[[ Task data open ]]

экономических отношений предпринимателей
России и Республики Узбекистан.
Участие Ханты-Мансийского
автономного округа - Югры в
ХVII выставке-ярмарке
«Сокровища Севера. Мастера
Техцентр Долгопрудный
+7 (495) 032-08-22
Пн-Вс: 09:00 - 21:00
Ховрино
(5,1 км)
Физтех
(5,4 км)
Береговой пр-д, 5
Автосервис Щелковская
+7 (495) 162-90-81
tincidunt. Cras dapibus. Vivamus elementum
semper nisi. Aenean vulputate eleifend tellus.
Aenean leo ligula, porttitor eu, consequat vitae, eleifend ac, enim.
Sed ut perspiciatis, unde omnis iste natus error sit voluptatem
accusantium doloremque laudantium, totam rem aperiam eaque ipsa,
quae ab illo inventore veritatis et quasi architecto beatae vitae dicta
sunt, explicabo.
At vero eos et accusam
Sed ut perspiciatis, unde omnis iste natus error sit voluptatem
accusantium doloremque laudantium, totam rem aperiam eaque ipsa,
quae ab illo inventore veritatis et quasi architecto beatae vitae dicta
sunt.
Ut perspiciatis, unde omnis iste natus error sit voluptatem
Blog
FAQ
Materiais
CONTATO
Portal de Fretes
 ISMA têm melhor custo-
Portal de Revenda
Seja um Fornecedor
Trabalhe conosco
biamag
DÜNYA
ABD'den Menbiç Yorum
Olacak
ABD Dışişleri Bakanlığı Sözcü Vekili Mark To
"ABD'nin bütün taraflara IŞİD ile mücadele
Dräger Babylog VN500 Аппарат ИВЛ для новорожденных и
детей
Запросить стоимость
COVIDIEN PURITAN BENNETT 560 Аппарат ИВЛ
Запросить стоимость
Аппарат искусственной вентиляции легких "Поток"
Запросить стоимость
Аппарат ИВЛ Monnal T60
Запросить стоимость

[[ Task data closed ]]
[[ Task data open ]]

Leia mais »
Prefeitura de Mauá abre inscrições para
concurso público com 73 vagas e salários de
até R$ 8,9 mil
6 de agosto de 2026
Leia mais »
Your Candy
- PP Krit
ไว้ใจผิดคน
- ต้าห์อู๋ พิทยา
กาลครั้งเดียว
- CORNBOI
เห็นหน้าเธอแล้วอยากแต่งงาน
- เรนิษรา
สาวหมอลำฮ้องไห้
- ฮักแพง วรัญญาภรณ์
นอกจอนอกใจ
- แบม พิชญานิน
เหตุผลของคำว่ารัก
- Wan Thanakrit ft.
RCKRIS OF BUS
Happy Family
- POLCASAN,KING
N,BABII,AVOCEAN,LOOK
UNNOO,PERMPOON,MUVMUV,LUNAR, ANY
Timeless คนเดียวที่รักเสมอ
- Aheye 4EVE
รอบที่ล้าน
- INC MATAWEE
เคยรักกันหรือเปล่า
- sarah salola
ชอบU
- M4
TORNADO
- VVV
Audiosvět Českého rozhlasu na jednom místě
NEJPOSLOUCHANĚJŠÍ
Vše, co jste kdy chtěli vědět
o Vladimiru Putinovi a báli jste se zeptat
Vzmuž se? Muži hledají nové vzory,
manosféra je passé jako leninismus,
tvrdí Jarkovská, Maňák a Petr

[[ Task data closed ]]

Instructions for the task
Can you format the lines starting at the one containing "экономических отношений предпринимателей" and ending at the one containing "tincidunt. Cras dapibus. Vivamus elementum" as a Markdown table with the columns Row and Line, numbering each row and leaving out any blank lines?

Response area
| Row | Line |
|---|---|
| 1 | экономических отношений предпринимателей |
| 2 | России и Республики Узбекистан. |
| 3 | Участие Ханты-Мансийского |
| 4 | автономного округа - Югры в |
| 5 | ХVII выставке-ярмарке |
| 6 | «Сокровища Севера. Мастера |
| 7 | Техцентр Долгопрудный |
| 8 | +7 (495) 032-08-22 |
| 9 | Пн-Вс: 09:00 - 21:00 |
| 10 | Ховрино |
| 11 | (5,1 км) |
| 12 | Физтех |
| 13 | (5,4 км) |
| 14 | Береговой пр-д, 5 |
| 15 | Автосервис Щелковская |
| 16 | +7 (495) 162-90-81 |
| 17 | tincidunt. Cras dapibus. Vivamus elementum |